# [OBJECTIVE]
Count the lines in the listing below that contain the string "dist", matching case exactly. Reply with the number alone.

•••••

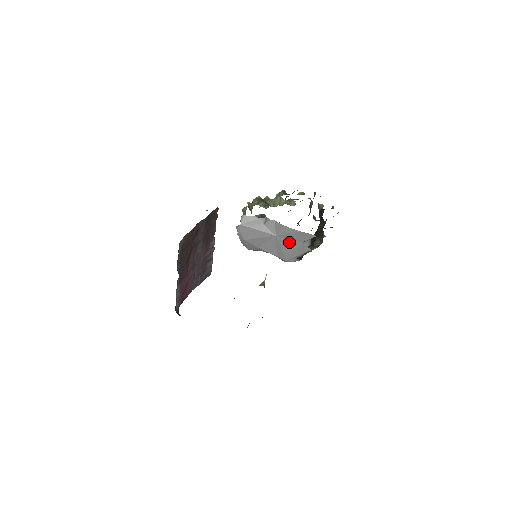
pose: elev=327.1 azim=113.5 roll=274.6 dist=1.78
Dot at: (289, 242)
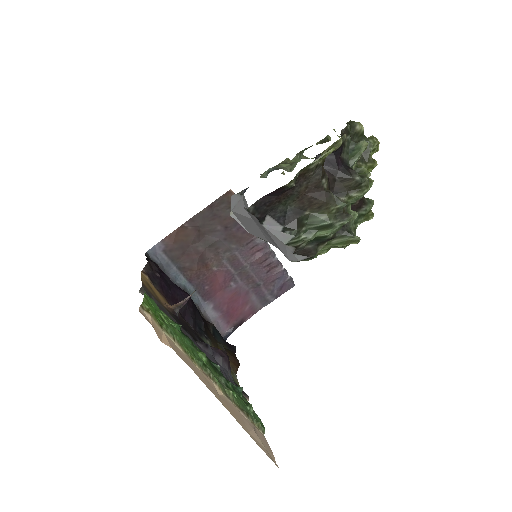
Dot at: (262, 227)
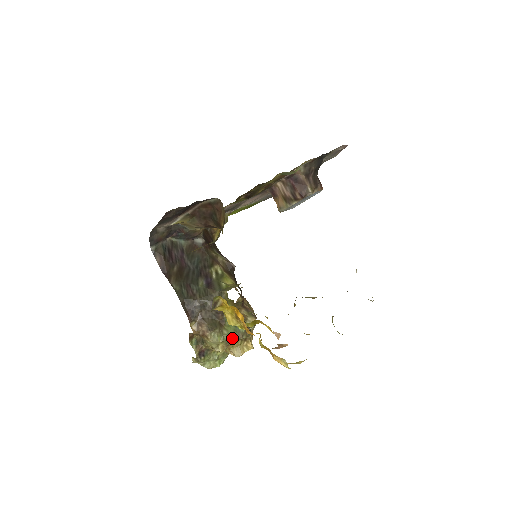
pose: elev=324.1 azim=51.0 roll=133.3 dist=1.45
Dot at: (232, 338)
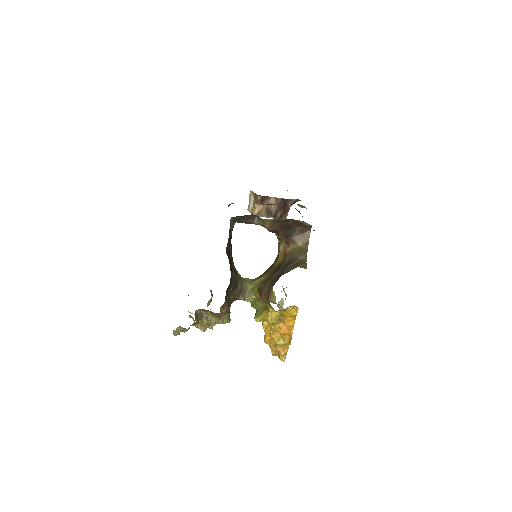
Dot at: occluded
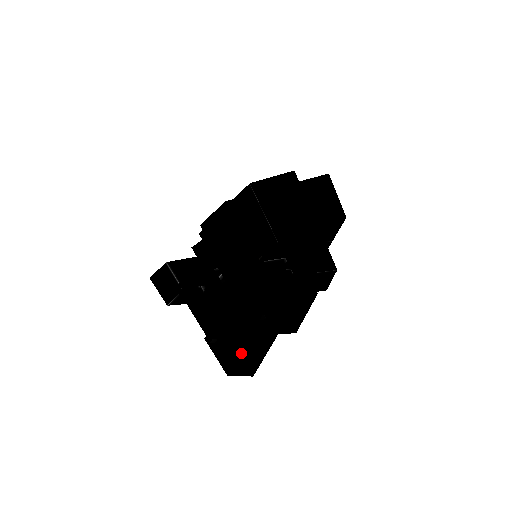
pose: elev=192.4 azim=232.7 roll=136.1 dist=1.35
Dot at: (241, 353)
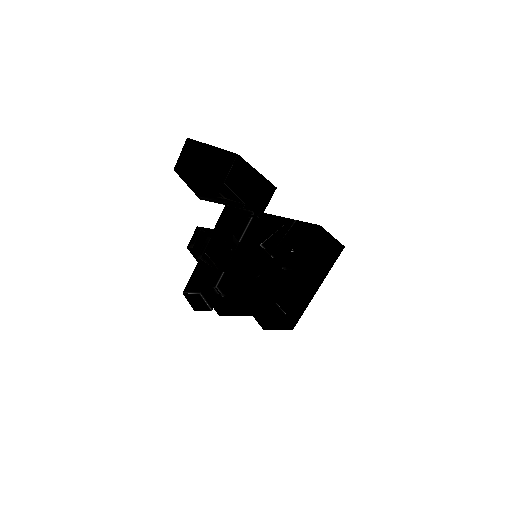
Dot at: (206, 236)
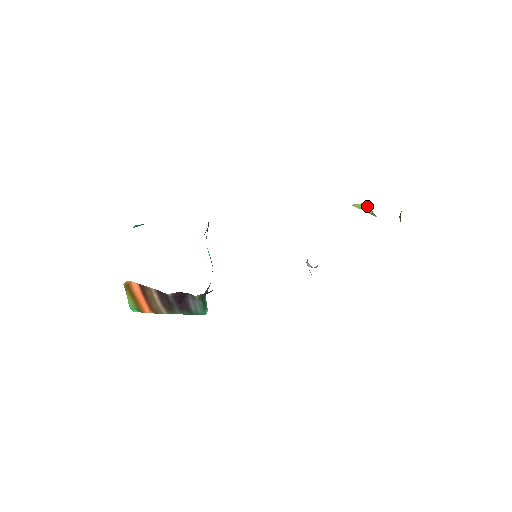
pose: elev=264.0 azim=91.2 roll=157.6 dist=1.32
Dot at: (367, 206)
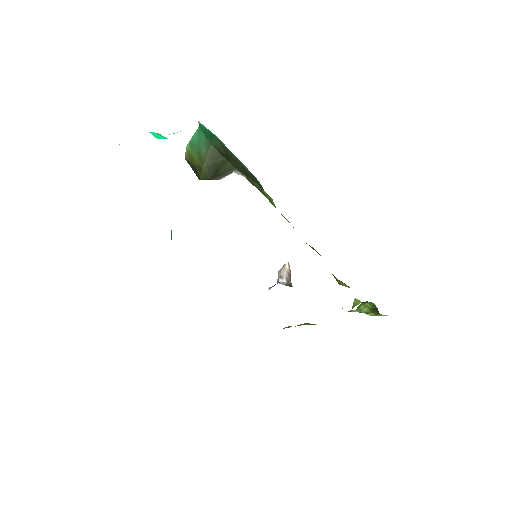
Dot at: occluded
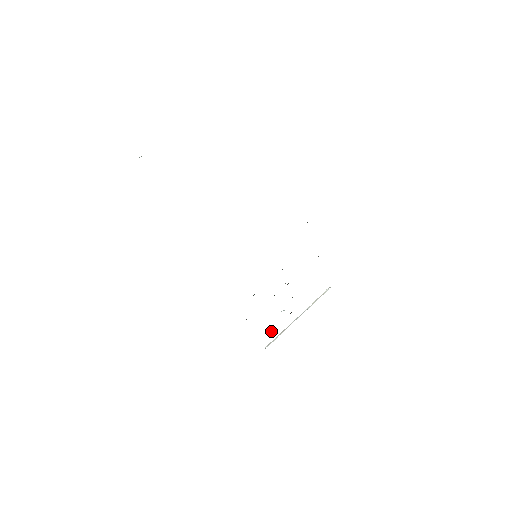
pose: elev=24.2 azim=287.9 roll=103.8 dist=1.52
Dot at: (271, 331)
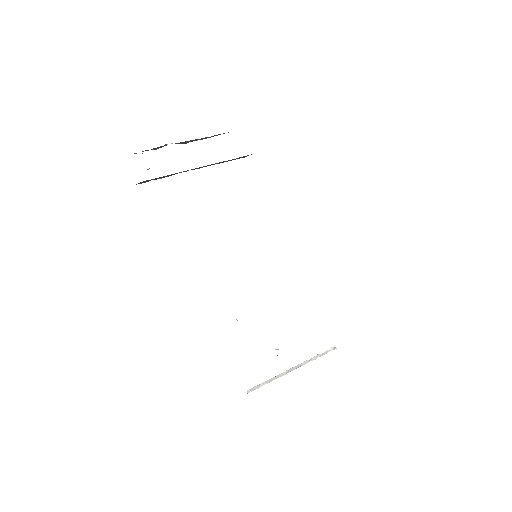
Dot at: occluded
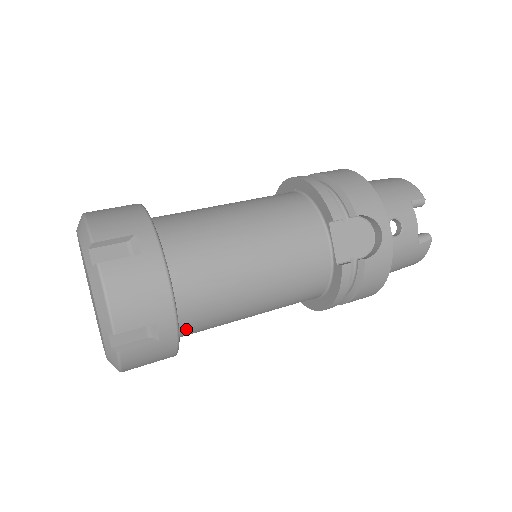
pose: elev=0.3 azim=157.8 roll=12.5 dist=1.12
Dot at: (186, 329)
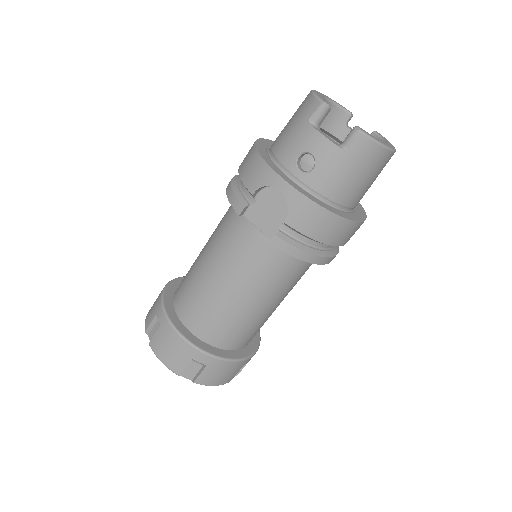
Dot at: (230, 344)
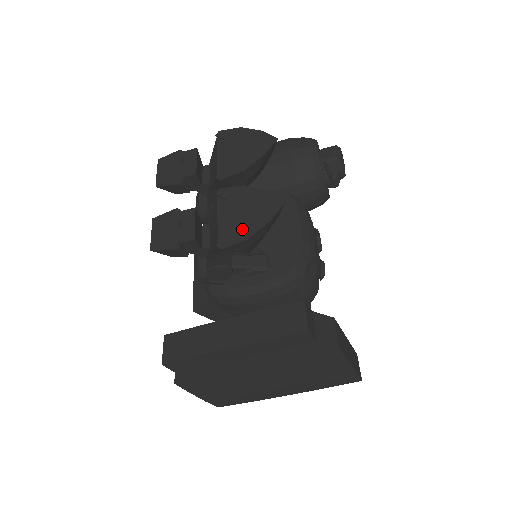
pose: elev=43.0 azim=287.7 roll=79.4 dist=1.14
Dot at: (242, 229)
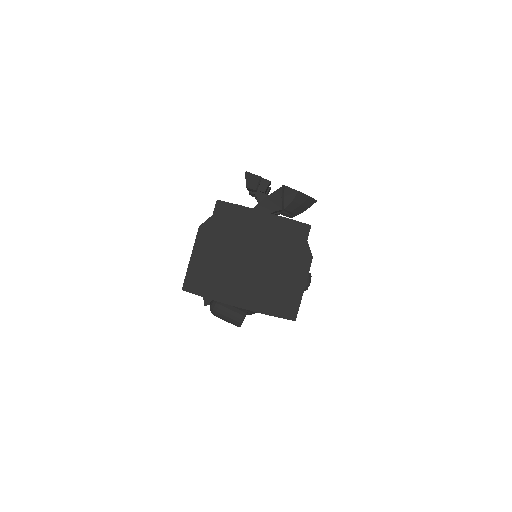
Dot at: occluded
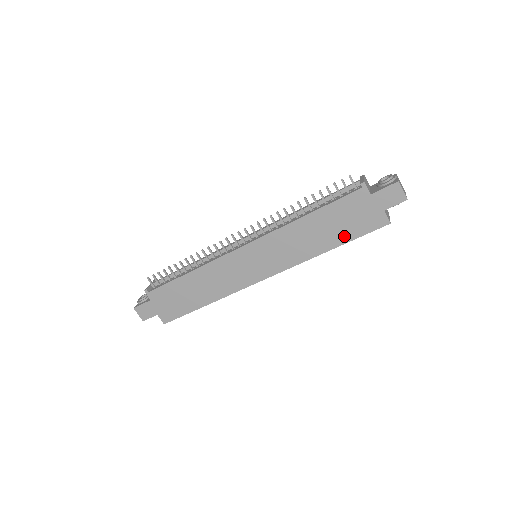
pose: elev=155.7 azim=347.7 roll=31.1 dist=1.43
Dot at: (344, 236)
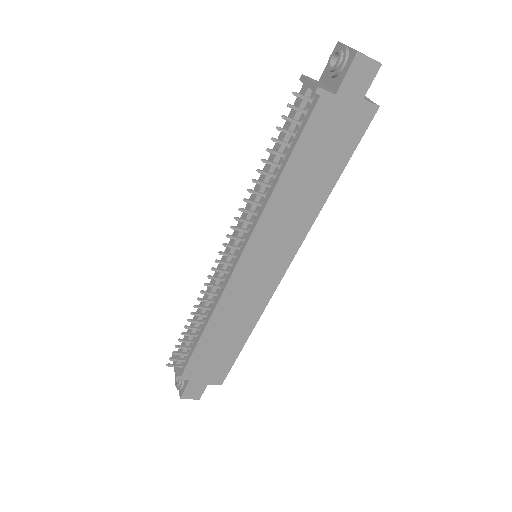
Dot at: (337, 163)
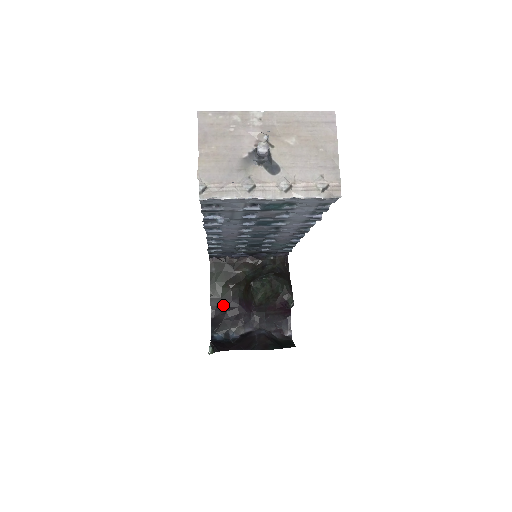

•••••

# [SOLVED PROBLEM]
8